[Dataset entries]
—————

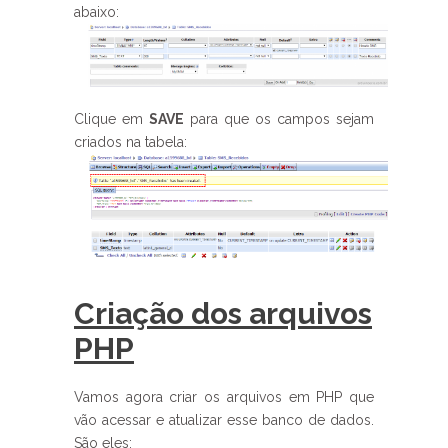
abaixo:
Clique em
SAVE
para que os campos sejam
criados na tabela:
Criação dos arquivos
PHP
Vamos agora criar os arquivos em PHP que
vão acessar e atualizar esse banco de dados.
São eles:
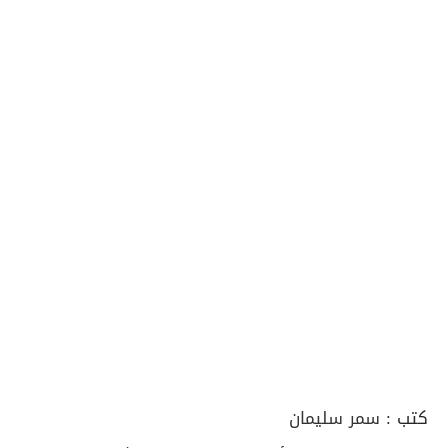
كتب :
سمر سليمان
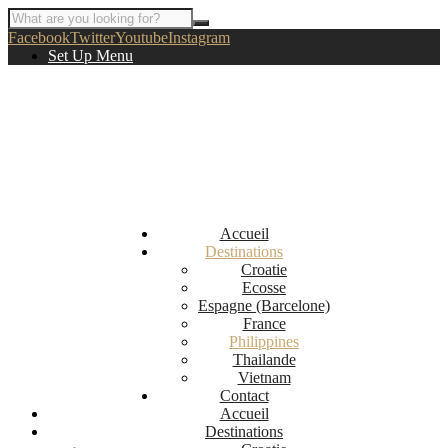
Facebook
Twitter
Youtube
Instagram
Set Up Menu
Accueil
Destinations
Croatie
Ecosse
Espagne (Barcelone)
France
Philippines
Thailande
Vietnam
Contact
Accueil
Destinations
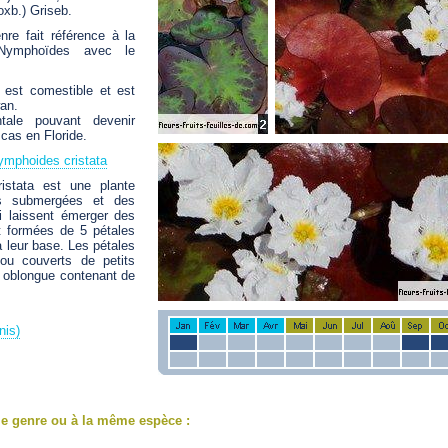
xb.) Griseb.
e fait référence à la
 Nymphoïdes avec le
est comestible et est
an.
tale pouvant devenir
cas en Floride.
ymphoides cristata
stata est une plante
es submergées et des
ui laissent émerger des
nt formées de 5 pétales
 leur base. Les pétales
 ou couverts de petits
le oblongue contenant de
nis)
e genre ou à la même espèce :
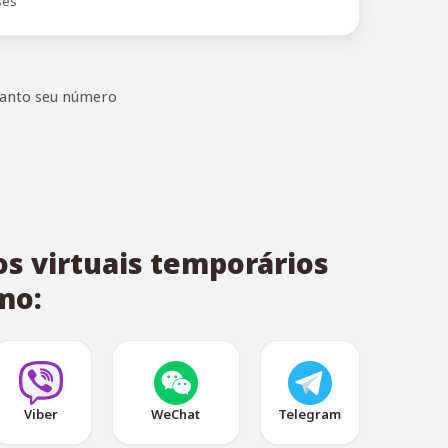
ses
uanto seu número
s virtuais temporários
mo:
Viber
WeChat
Telegram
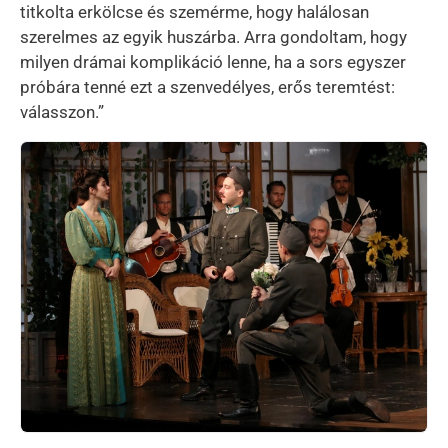
titkolta erkölcse és szemérme, hogy halálosan
szerelmes az egyik huszárba. Arra gondoltam, hogy
milyen drámai komplikáció lenne, ha a sors egyszer
próbára tenné ezt a szenvedélyes, erős teremtést:
válasszon.”
Kép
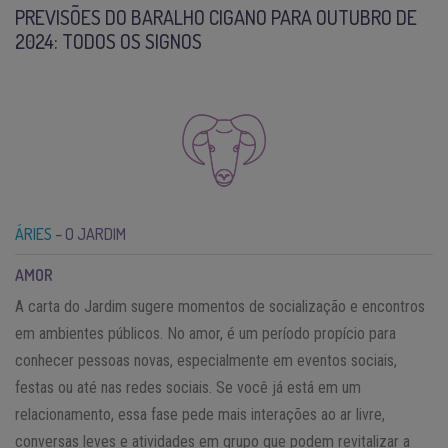
PREVISÕES DO BARALHO CIGANO PARA OUTUBRO DE
2024: TODOS OS SIGNOS
ÁRIES
– O JARDIM
AMOR
A carta do Jardim sugere momentos de socialização e encontros
em ambientes públicos. No amor, é um período propício para
conhecer pessoas novas, especialmente em eventos sociais,
festas ou até nas redes sociais. Se você já está em um
relacionamento, essa fase pede mais interações ao ar livre,
conversas leves e atividades em grupo que podem revitalizar a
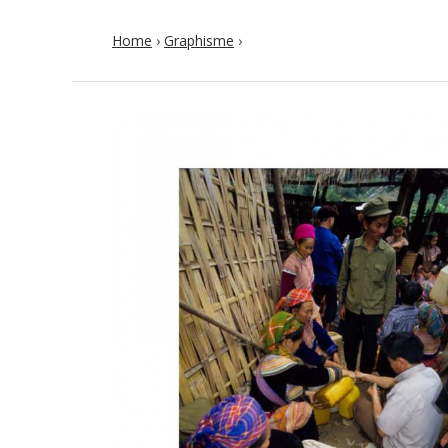
Home
›
Graphisme
›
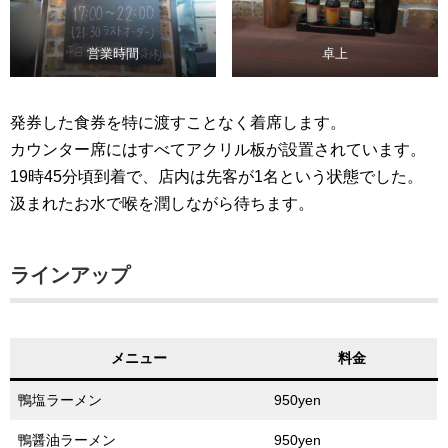
営業時間
卓上
発券した食券を特に渡すことなく着席します。
カウンター席にはすべてアクリル板が設置されています。
19時45分頃到着で、店内は先客が1名という状態でした。
汲まれたお水で喉を潤しながら待ちます。
ラインアップ
メニュー
料金
鴨塩ラーメン
950yen
鴨醤油ラーメン
950yen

—————

Among the records above, find the lines that contain "sociais" and copy every one.

▶ [ANSWER TO THIS TASK]:
conhecer pessoas novas, especialmente em eventos sociais,
festas ou até nas redes sociais. Se você já está em um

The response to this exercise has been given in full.